Santa Maria Sun / Eats
In defense of the Starbucks' pumpkin spice latte: Confessions of a 'basic white girl'
I used to be one of them.
It started with the smallest of triggers: a yellowed leaf on the tree outside, or a 15 percent chance of scattered showers in the weather forecast, or a promisingly puffy cloud—that’s all it took. In 30 seconds flat, I’d be at the front of the line in Starbucks, donning boots and leggings and a drapey sweater and a beanie, halfway through my order of a tall pumpkin spice latte (PSL) and already mulling my options for an Instagram filter.
But as the years passed and PSL-induced fall crazes entered the mainstream, I found that my beanie-clad, PSL-obsessed persona wasn’t exactly the picture of originality. There were others like me—no, wait, there were many others like me—and they were being grouped together and designated with what I consider one of the most offensive labels manufactured by the millennial crowd: basic.

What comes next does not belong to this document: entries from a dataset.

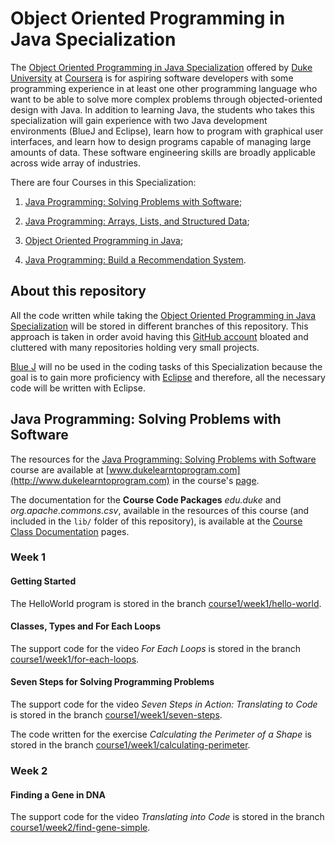 # Object Oriented Programming in Java Specialization

The [Object Oriented Programming in Java Specialization](https://www.coursera.org/specializations/object-oriented-programming) offered by [Duke University](https://www.coursera.org/duke) at [Coursera](https://www.coursera.org) is for aspiring software developers with some programming experience in at least one other programming language who want to be able to solve more complex problems through objected-oriented design with Java. In addition to learning Java, the students who takes this specialization will gain experience with two Java development environments (BlueJ and Eclipse), learn how to program with graphical user interfaces, and learn how to design programs capable of managing large amounts of data. These software engineering skills are broadly applicable across wide array of industries.


There are four Courses in this Specialization:

1. [Java Programming: Solving Problems with Software](https://www.coursera.org/learn/java-programming);

2. [Java Programming: Arrays, Lists, and Structured Data](https://www.coursera.org/learn/java-programming-arrays-lists-data);

4. [Object Oriented Programming in Java](https://www.coursera.org/learn/object-oriented-java);

5. [Java Programming: Build a Recommendation System](https://www.coursera.org/learn/data-structures-optimizing-performance).

## About this repository

All the code written while taking the [Object Oriented Programming in Java Specialization](https://www.coursera.org/specializations/object-oriented-programming) will be stored in different branches of this repository. This approach is taken in order avoid having this [GitHub account](https://github.com/EnduranceCode) bloated and cluttered with many repositories holding very small projects.

[Blue J](https://www.bluej.org/) will no be used in the coding tasks of this Specialization because the goal is to gain more proficiency with [Eclipse](https://www.eclipse.org) and therefore, all the necessary code will be written with Eclipse.

## Java Programming: Solving Problems with Software

The resources for the [Java Programming: Solving Problems with Software](https://www.coursera.org/learn/java-programming) course are available at [www.dukelearntoprogram.com](http://www.dukelearntoprogram.com) in the course's [page](http://www.dukelearntoprogram.com/course2).

The documentation for the **Course Code Packages** *edu.duke* and *org.apache.commons.csv*, available in the resources of this course (and included in the `lib/` folder of this repository), is available at the [Course Class Documentation](http://www.dukelearntoprogram.com/course2/doc/javadoc/index.html?course=2) pages.

### Week 1

#### Getting Started

The HelloWorld program is stored in the branch [course1/week1/hello-world](https://github.com/EnduranceCode/JavaCourseraDuke/tree/course1/week1/hello-world).

#### Classes, Types and For Each Loops

The support code for the video *For Each Loops* is stored in the branch [course1/week1/for-each-loops](https://github.com/EnduranceCode/JavaCourseraDuke/tree/course1/week1/for-each-loops).

#### Seven Steps for Solving Programming Problems

The support code for the video *Seven Steps in Action: Translating to Code* is stored in the branch [course1/week1/seven-steps](https://github.com/EnduranceCode/JavaCourseraDuke/tree/course1/week1/seven-steps).

The code written for the exercise *Calculating the Perimeter of a Shape* is stored in the branch [course1/week1/calculating-perimeter](https://github.com/EnduranceCode/JavaCourseraDuke/tree/course1/week1/calculating-perimeter).

### Week 2

#### Finding a Gene in DNA

The support code for the video *Translating into Code* is stored in the branch [course1/week2/find-gene-simple](https://github.com/EnduranceCode/JavaCourseraDuke/tree/course1/week2/find-gene-simple).
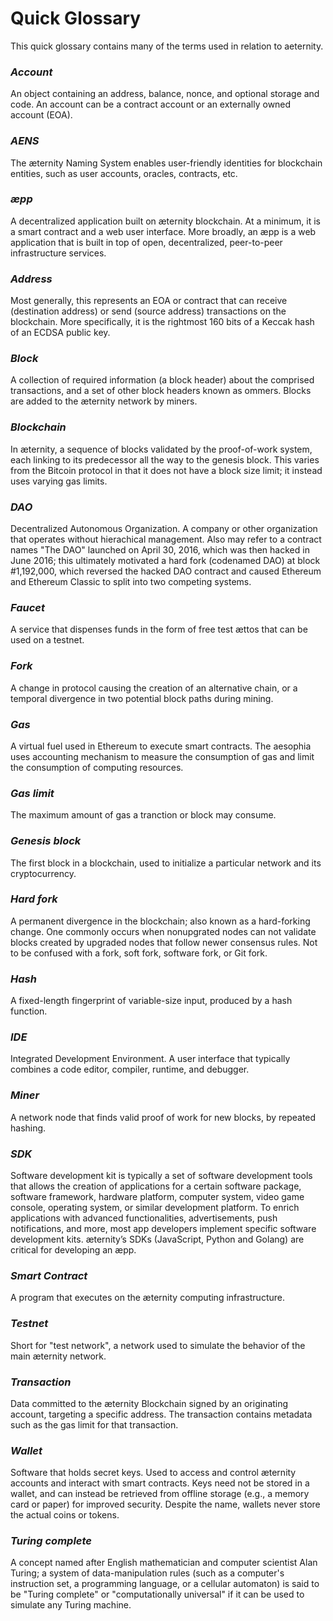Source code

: Quick Glossary
=====
This quick glossary contains many of the terms used in relation to aeternity.

### *Account*
An object containing an address, balance, nonce, and optional storage and code. An account can be a contract account or an externally owned account (EOA).

### *AENS*
The æternity Naming System enables user-friendly identities for blockchain entities, such as user accounts, oracles, contracts, etc.

### *æpp*
A decentralized application built on æternity blockchain. At a minimum, it is a smart contract and a web user interface. More broadly, an æpp is a web application that is built in top of open, decentralized, peer-to-peer infrastructure services.

### *Address*
Most generally, this represents an EOA or contract that can receive (destination address) or send (source address) transactions on the blockchain. More specifically, it is the rightmost 160 bits of a Keccak hash of an ECDSA public key.

### *Block*
A collection of required information (a block header) about the comprised transactions, and a set of other block headers  known as ommers. Blocks are added to the æternity network by miners.

### *Blockchain*
In æternity, a sequence of blocks validated by the proof-of-work system, each linking to its predecessor all the way to the genesis block. This varies from the Bitcoin protocol in that it does not have a block size limit; it instead uses varying gas limits.

### *DAO*
Decentralized Autonomous Organization. A company or other organization that operates without hierachical management. Also may refer to a contract names "The DAO" launched on April 30, 2016, which was then hacked in June 2016; this ultimately motivated a hard fork (codenamed DAO) at block #1,192,000, which reversed the hacked DAO contract and caused Ethereum and Ethereum Classic to split into two competing systems.

### *Faucet*
A service that dispenses funds in the form of free test ættos that can be used on a testnet.

### *Fork*
A change in protocol causing the creation of an alternative chain, or a temporal divergence in two potential block paths during mining.

### *Gas*
A virtual fuel used in Ethereum to execute smart contracts. The aesophia uses accounting mechanism to measure the consumption of gas and limit the consumption of computing resources.

### *Gas limit*
The maximum amount of gas a tranction or block may consume.

### *Genesis block*
The first block in a blockchain, used to initialize a particular network and its cryptocurrency.

### *Hard fork*
A permanent divergence in the blockchain; also known as a hard-forking change. One commonly occurs when nonupgrated nodes can not validate blocks created by upgraded nodes that follow newer consensus rules. Not to be confused with a fork, soft fork, software fork, or Git fork.

### *Hash*
A fixed-length fingerprint of variable-size input, produced by a hash function.

### *IDE*
Integrated Development Environment. A user interface that typically combines a code editor, compiler, runtime, and debugger.

### *Miner*
A network node that finds valid proof of work for new blocks, by repeated hashing.

### *SDK*
Software development kit is typically a set of software development tools that allows the creation of applications for a certain software package, software framework, hardware platform, computer system, video game console, operating system, or similar development platform. To enrich applications with advanced functionalities, advertisements, push notifications, and more, most app developers implement specific software development kits. æternity’s SDKs (JavaScript, Python and Golang) are critical for developing an æpp.

### *Smart Contract*
A program that executes on the æternity computing infrastructure.

### *Testnet*
Short for "test network", a network used to simulate the behavior of the main æternity network.

### *Transaction*
Data committed to the æternity Blockchain signed by an originating account, targeting a specific address. The transaction contains metadata such as the gas limit for that transaction.

### *Wallet*
Software that holds secret keys. Used to access and control æternity accounts and interact with smart contracts. Keys need not be stored in a wallet, and can instead be retrieved from offline storage (e.g., a memory card or paper) for improved security. Despite the name, wallets never store the actual coins or tokens.

### *Turing complete*
A concept named after English mathematician and computer scientist Alan Turing; a system of data-manipulation rules (such as a computer's instruction set, a programming language, or a cellular automaton) is said to be "Turing complete" or "computationally universal" if it can be used to simulate any Turing machine.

My outfits were basic. My Instagram pictures of my boots, standing amid colorful autumn leaves, captioned “I love fall!”—basic. My favorite season? It had become basic. And perhaps the worst symptom of it all: The pumpkin spice latte was basic.
I, and those like me (basic white girls), were the butts of jokes and objects of listicles all over the internet. Buzzfeed called us out in “25 Things All Basic White Girls Do During Fall” (No. 1, of course, was “Get on that pumpkin spice latte grind”). Thought Catalog compiled a list of 50 tweets about white girls and pumpkin spice lattes (“Come join us at the intersection where race, gender, and Starbucks collide”). The Huffington Post reviewed a pumpkin spice latte highlighter (as in, makeup highlighter—admittedly a little much), which the author said “exists because basicness has no limits.”
And so, in a youthful attempt at uniqueness, I retreated from the scene for a few years. But now I’m back, and I’m basic, and I don’t freaking care. And I will defend the pumpkin spice latte, in all its basic glory, because you know what? It tastes pretty good.The Starbucks pumpkin spice latte: espresso and milk, of course, dotted with pumpkin, cinnamon, nutmeg, and clove, topped with whipped cream and sprinkled with pumpkin pie spice. It’s warm, frothy, sweet, and—most importantly—nostalgic. It’ll have you bouncing off the walls, due more to the sugar than the espresso. It’s a tasty autumnal treat. And no one should be ashamed to enjoy a tasty autumnal treat.
Sure, the PSL has gotten a big head over the years. It’s gathered a cult following. It has its own Instagram account (see: @therealpsl). It started a hashtag trend (#FirstPSL). And its debut each year (this year it landed on Sept. 6) tends to overshadow the release of other Starbucks fall favorites—namely the salted caramel mocha, which is alarmingly delicious, by the way. (We get pumpkin bread as well, and this year, we’re also introduced to the chile mocha—it both intrigues and scares me, and I haven’t tried it yet.)
But if you’re going to opt out of enjoying some PSL lovin’ this fall—if you’re going to pass on the boots-and-leggings look and the Instagram posts of colored leaves—don’t let your reason be that it’s all too basic. (Because, no offense, that’s a stupid reason.)
Starbucks only offers the PSL for a few months, so grab your boots and get to the nearest location and place that order. Shamelessly.